» **WHAT YOU SHOULD DO**:
Reproduce every line of text in the records below word for word, keeping their order. Leave out the pictures.
START DATA IN THIS EXERCISE
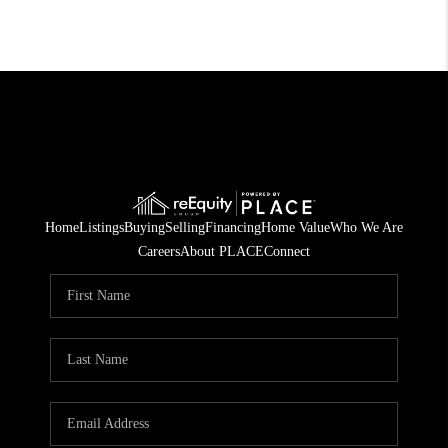
Home
Listings
Buying
Selling
Financing
Home Value
Who We Are
Careers
About PLACE
Connect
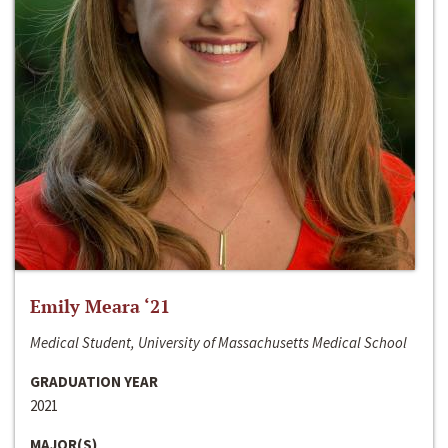
Emily Meara ‘21
Medical Student, University of Massachusetts Medical School
GRADUATION YEAR
2021
MAJOR(S)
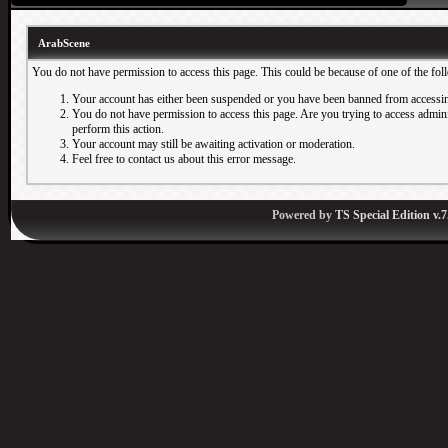
ArabScene
You do not have permission to access this page. This could be because of one of the fol
Your account has either been suspended or you have been banned from accessin
You do not have permission to access this page. Are you trying to access adminis
perform this action.
Your account may still be awaiting activation or moderation.
Feel free to contact us about this error message.
Powered by
TS Special Edition v.7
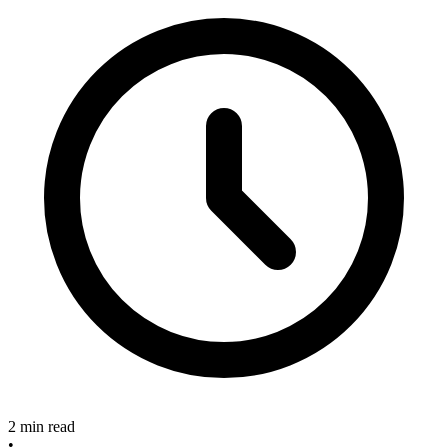
2 min read
•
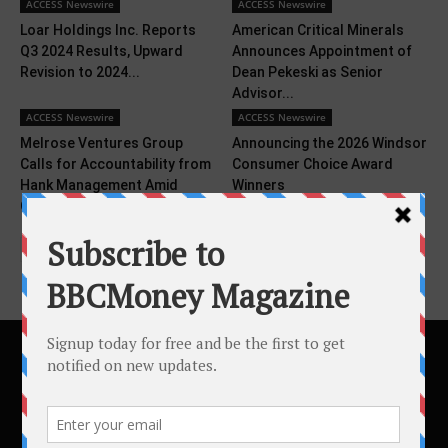
ACCESS Newswire
ACCESS Newswire
Loar Holdings Inc. Reports
American Critical Minerals
Q3 2024 Results, Upward
Announces Appointment of
Revision to 2024...
Dean Pekeski as Senior
Advisor...
ACCESS Newswire
ACCESS Newswire
Melrose Ventures Group
Announcing the 2026 Windsor
Calls for Accountability from
Consumer Choice Award
Hank Management Amid
Winners
Ongoing...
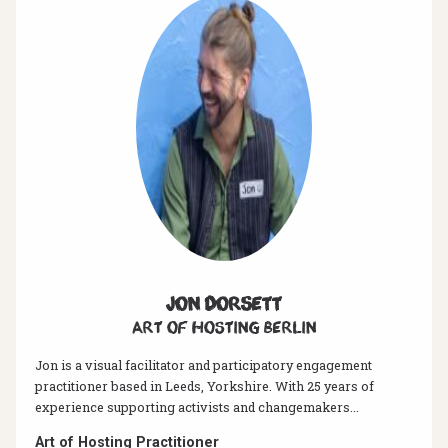
Jon Dorsett
Art of hosting Berlin
Jon is a visual facilitator and participatory engagement
practitioner based in Leeds, Yorkshire. With 25 years of
experience supporting activists and changemakers...
Art of Hosting Practitioner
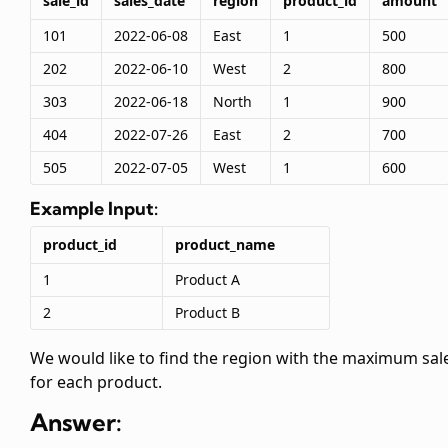
sale_id
sales_date
region
product_id
amount
101
2022-06-08
East
1
500
202
2022-06-10
West
2
800
303
2022-06-18
North
1
900
404
2022-07-26
East
2
700
505
2022-07-05
West
1
600
Example Input:
product_id
product_name
1
Product A
2
Product B
We would like to find the region with the maximum sal
for each product.
Answer:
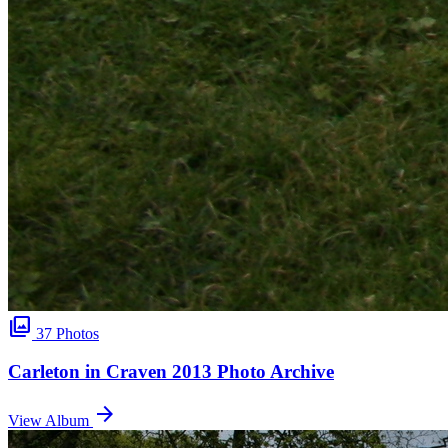
photo_library
37 Photos
Carleton in Craven 2013 Photo Archive
arrow_forward
View Album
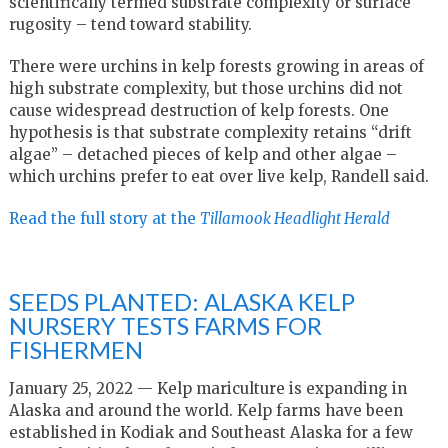
scientifically termed substrate complexity or surface
rugosity – tend toward stability.
There were urchins in kelp forests growing in areas of
high substrate complexity, but those urchins did not
cause widespread destruction of kelp forests. One
hypothesis is that substrate complexity retains “drift
algae” – detached pieces of kelp and other algae –
which urchins prefer to eat over live kelp, Randell said.
Read the full story at the
Tillamook Headlight Herald
SEEDS PLANTED: ALASKA KELP
NURSERY TESTS FARMS FOR
FISHERMEN
January 25, 2022 — Kelp mariculture is expanding in
Alaska and around the world. Kelp farms have been
established in Kodiak and Southeast Alaska for a few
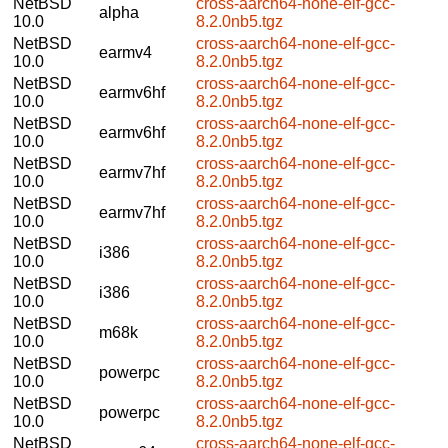
NetBSD
cross-aarch64-none-elf-gcc-
alpha
10.0
8.2.0nb5.tgz
NetBSD
cross-aarch64-none-elf-gcc-
earmv4
10.0
8.2.0nb5.tgz
NetBSD
cross-aarch64-none-elf-gcc-
earmv6hf
10.0
8.2.0nb5.tgz
NetBSD
cross-aarch64-none-elf-gcc-
earmv6hf
10.0
8.2.0nb5.tgz
NetBSD
cross-aarch64-none-elf-gcc-
earmv7hf
10.0
8.2.0nb5.tgz
NetBSD
cross-aarch64-none-elf-gcc-
earmv7hf
10.0
8.2.0nb5.tgz
NetBSD
cross-aarch64-none-elf-gcc-
i386
10.0
8.2.0nb5.tgz
NetBSD
cross-aarch64-none-elf-gcc-
i386
10.0
8.2.0nb5.tgz
NetBSD
cross-aarch64-none-elf-gcc-
m68k
10.0
8.2.0nb5.tgz
NetBSD
cross-aarch64-none-elf-gcc-
powerpc
10.0
8.2.0nb5.tgz
NetBSD
cross-aarch64-none-elf-gcc-
powerpc
10.0
8.2.0nb5.tgz
NetBSD
cross-aarch64-none-elf-gcc-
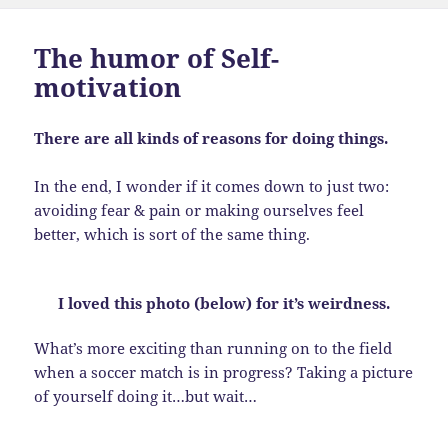
The humor of Self-
motivation
There are all kinds of reasons for doing things.
In the end, I wonder if it comes down to just two:
avoiding fear & pain or making ourselves feel
better, which is sort of the same thing.
I loved this photo (below) for it’s weirdness.
What’s more exciting than running on to the field
when a soccer match is in progress? Taking a picture
of yourself doing it…but wait…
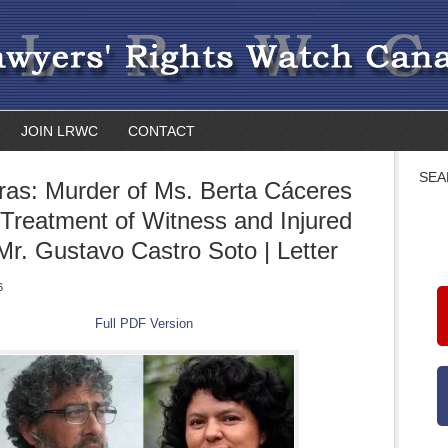
JOIN LRWC
CONTACT
SEA
as: Murder of Ms. Berta Cáceres
l-Treatment of Witness and Injured
 Mr. Gustavo Castro Soto | Letter
6
Full PDF Version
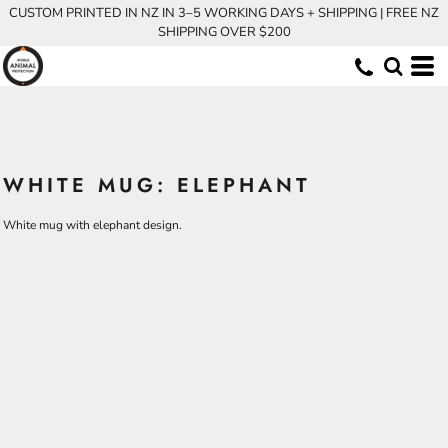
CUSTOM PRINTED IN NZ IN 3–5 WORKING DAYS + SHIPPING | FREE NZ
SHIPPING OVER $200
WHITE MUG: ELEPHANT
White mug with elephant design.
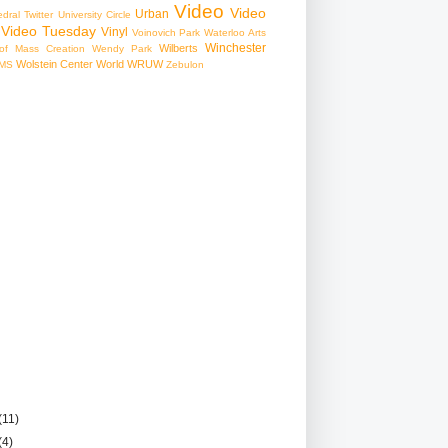
Video
Video
Urban
edral
Twitter
University Circle
Video Tuesday
Vinyl
Voinovich Park
Waterloo Arts
Winchester
Wilberts
f Mass Creation
Wendy Park
Wolstein Center
World
WRUW
MS
Zebulon
(11)
(4)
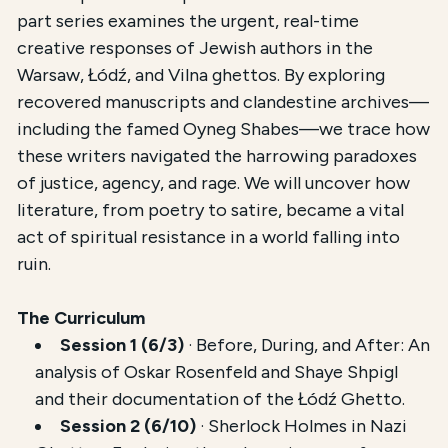
This course,
Literature in the Warsaw, Lodz, and Vi
part series examines the urgent, real-time
creative responses of Jewish authors in the
The total registration fee is
$54.00
. The course is 
Warsaw, Łódź, and Vilna ghettos. By exploring
recovered manuscripts and clandestine archives—
including the famed Oyneg Shabes—we trace how
these writers navigated the harrowing paradoxes
of justice, agency, and rage. We will uncover how
literature, from poetry to satire, became a vital
act of spiritual resistance in a world falling into
ruin.
The Curriculum
Session 1 (6/3)
· Before, During, and After: An
analysis of Oskar Rosenfeld and Shaye Shpigl
and their documentation of the Łódź Ghetto.
Session 2 (6/10)
· Sherlock Holmes in Nazi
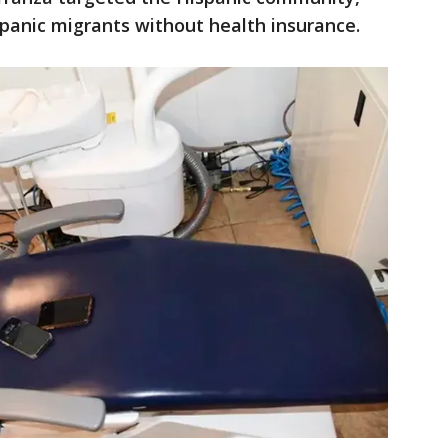
panic migrants without health insurance.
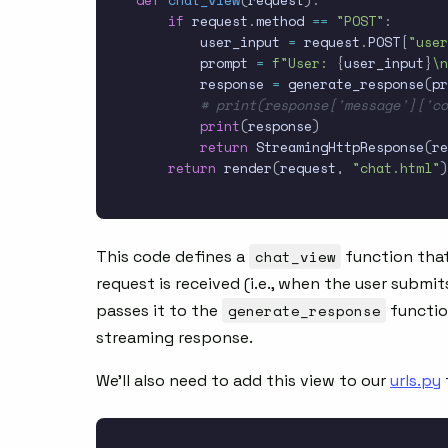
def
chat_view
(
request
)
:
if
 request
.
method 
==
"POST"
:
        user_input 
=
 request
.
POST
[
"user
        prompt 
=
f"User: 
{
user_input
}
\n
        response 
=
 generate_response
(
pr
# print(response['message']['c
print
(
response
)
return
 StreamingHttpResponse
(
re
return
 render
(
request
,
"chat.html"
)
This code defines a
chat_view
function tha
request is received (i.e., when the user submit
passes it to the
generate_response
functio
streaming response.
We’ll also need to add this view to our
urls.py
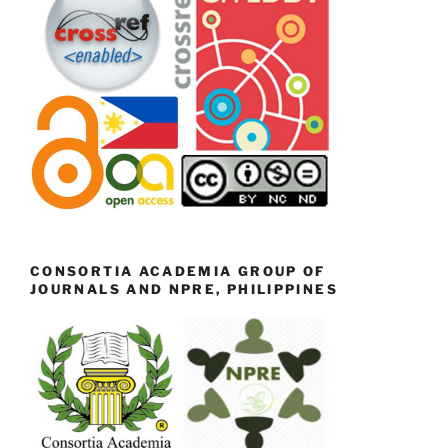
CONSORTIA ACADEMIA GROUP OF
JOURNALS AND NPRE, PHILIPPINES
END DATA IN THIS EXERCISE
» **RESPONSE TO THE TASK**:
Home
Listings
Buying
Selling
Financing
Home Value
Who We Are
Careers
About PLACE
Connect
Emily Meara ‘21
Medical Student, University of Massachusetts Medical School
GRADUATION YEAR
2021
MAJOR(S)
ArabScene
You do not have permission to access this page. This could be because of one of the fol
Your account has either been suspended or you have been banned from accessin
You do not have permission to access this page. Are you trying to access adminis
perform this action.
Your account may still be awaiting activation or moderation.
Feel free to contact us about this error message.
Powered by
TS Special Edition v.7
2 min read
•
ACCESS Newswire
ACCESS Newswire
Loar Holdings Inc. Reports
American Critical Minerals
Q3 2024 Results, Upward
Announces Appointment of
Revision to 2024...
Dean Pekeski as Senior
Advisor...
ACCESS Newswire
ACCESS Newswire
Melrose Ventures Group
Announcing the 2026 Windsor
Calls for Accountability from
Consumer Choice Award
Hank Management Amid
Winners
Ongoing...
Jon Dorsett
Art of hosting Berlin
Jon is a visual facilitator and participatory engagement
practitioner based in Leeds, Yorkshire. With 25 years of
experience supporting activists and changemakers...
Art of Hosting Practitioner
sale_id
sales_date
region
product_id
amount
101
2022-06-08
East
1
500
202
2022-06-10
West
2
800
303
2022-06-18
North
1
900
404
2022-07-26
East
2
700
505
2022-07-05
West
1
600
Example Input:
product_id
product_name
1
Product A
2
Product B
We would like to find the region with the maximum sal
for each product.
Answer:
photo_library
37 Photos
Carleton in Craven 2013 Photo Archive
arrow_forward
View Album
scientifically termed substrate complexity or surface
rugosity – tend toward stability.
There were urchins in kelp forests growing in areas of
high substrate complexity, but those urchins did not
cause widespread destruction of kelp forests. One
hypothesis is that substrate complexity retains “drift
algae” – detached pieces of kelp and other algae –
which urchins prefer to eat over live kelp, Randell said.
Read the full story at the
Tillamook Headlight Herald
SEEDS PLANTED: ALASKA KELP
NURSERY TESTS FARMS FOR
FISHERMEN
January 25, 2022 — Kelp mariculture is expanding in
Alaska and around the world. Kelp farms have been
established in Kodiak and Southeast Alaska for a few
NetBSD
cross-aarch64-none-elf-gcc-
alpha
10.0
8.2.0nb5.tgz
NetBSD
cross-aarch64-none-elf-gcc-
earmv4
10.0
8.2.0nb5.tgz
NetBSD
cross-aarch64-none-elf-gcc-
earmv6hf
10.0
8.2.0nb5.tgz
NetBSD
cross-aarch64-none-elf-gcc-
earmv6hf
10.0
8.2.0nb5.tgz
NetBSD
cross-aarch64-none-elf-gcc-
earmv7hf
10.0
8.2.0nb5.tgz
NetBSD
cross-aarch64-none-elf-gcc-
earmv7hf
10.0
8.2.0nb5.tgz
NetBSD
cross-aarch64-none-elf-gcc-
i386
10.0
8.2.0nb5.tgz
NetBSD
cross-aarch64-none-elf-gcc-
i386
10.0
8.2.0nb5.tgz
NetBSD
cross-aarch64-none-elf-gcc-
m68k
10.0
8.2.0nb5.tgz
NetBSD
cross-aarch64-none-elf-gcc-
powerpc
10.0
8.2.0nb5.tgz
NetBSD
cross-aarch64-none-elf-gcc-
powerpc
10.0
8.2.0nb5.tgz
NetBSD
cross-aarch64-none-elf-gcc-
The humor of Self-
motivation
There are all kinds of reasons for doing things.
In the end, I wonder if it comes down to just two:
avoiding fear & pain or making ourselves feel
better, which is sort of the same thing.
I loved this photo (below) for it’s weirdness.
What’s more exciting than running on to the field
when a soccer match is in progress? Taking a picture
of yourself doing it…but wait…
JOIN LRWC
CONTACT
SEA
as: Murder of Ms. Berta Cáceres
l-Treatment of Witness and Injured
 Mr. Gustavo Castro Soto | Letter
6
Full PDF Version
CUSTOM PRINTED IN NZ IN 3–5 WORKING DAYS + SHIPPING | FREE NZ
SHIPPING OVER $200
WHITE MUG: ELEPHANT
White mug with elephant design.
Video
Video
Urban
edral
Twitter
University Circle
Video Tuesday
Vinyl
Voinovich Park
Waterloo Arts
Winchester
Wilberts
f Mass Creation
Wendy Park
Wolstein Center
World
WRUW
MS
Zebulon
(11)
(4)
This course,
Literature in the Warsaw, Lodz, and Vi
part series examines the urgent, real-time
creative responses of Jewish authors in the
The total registration fee is
$54.00
. The course is 
Warsaw, Łódź, and Vilna ghettos. By exploring
recovered manuscripts and clandestine archives—
including the famed Oyneg Shabes—we trace how
these writers navigated the harrowing paradoxes
of justice, agency, and rage. We will uncover how
literature, from poetry to satire, became a vital
act of spiritual resistance in a world falling into
ruin.
The Curriculum
Session 1 (6/3)
· Before, During, and After: An
analysis of Oskar Rosenfeld and Shaye Shpigl
and their documentation of the Łódź Ghetto.
Session 2 (6/10)
· Sherlock Holmes in Nazi
panic migrants without health insurance.
def
chat_view
(
request
)
:
if
 request
.
method 
==
"POST"
:
        user_input 
=
 request
.
POST
[
"user
        prompt 
=
f"User: 
{
user_input
}
\n
        response 
=
 generate_response
(
pr
# print(response['message']['c
print
(
response
)
return
 StreamingHttpResponse
(
re
return
 render
(
request
,
"chat.html"
)
This code defines a
chat_view
function tha
request is received (i.e., when the user submit
passes it to the
generate_response
functio
streaming response.
We’ll also need to add this view to our
urls.py
CONSORTIA ACADEMIA GROUP OF
JOURNALS AND NPRE, PHILIPPINES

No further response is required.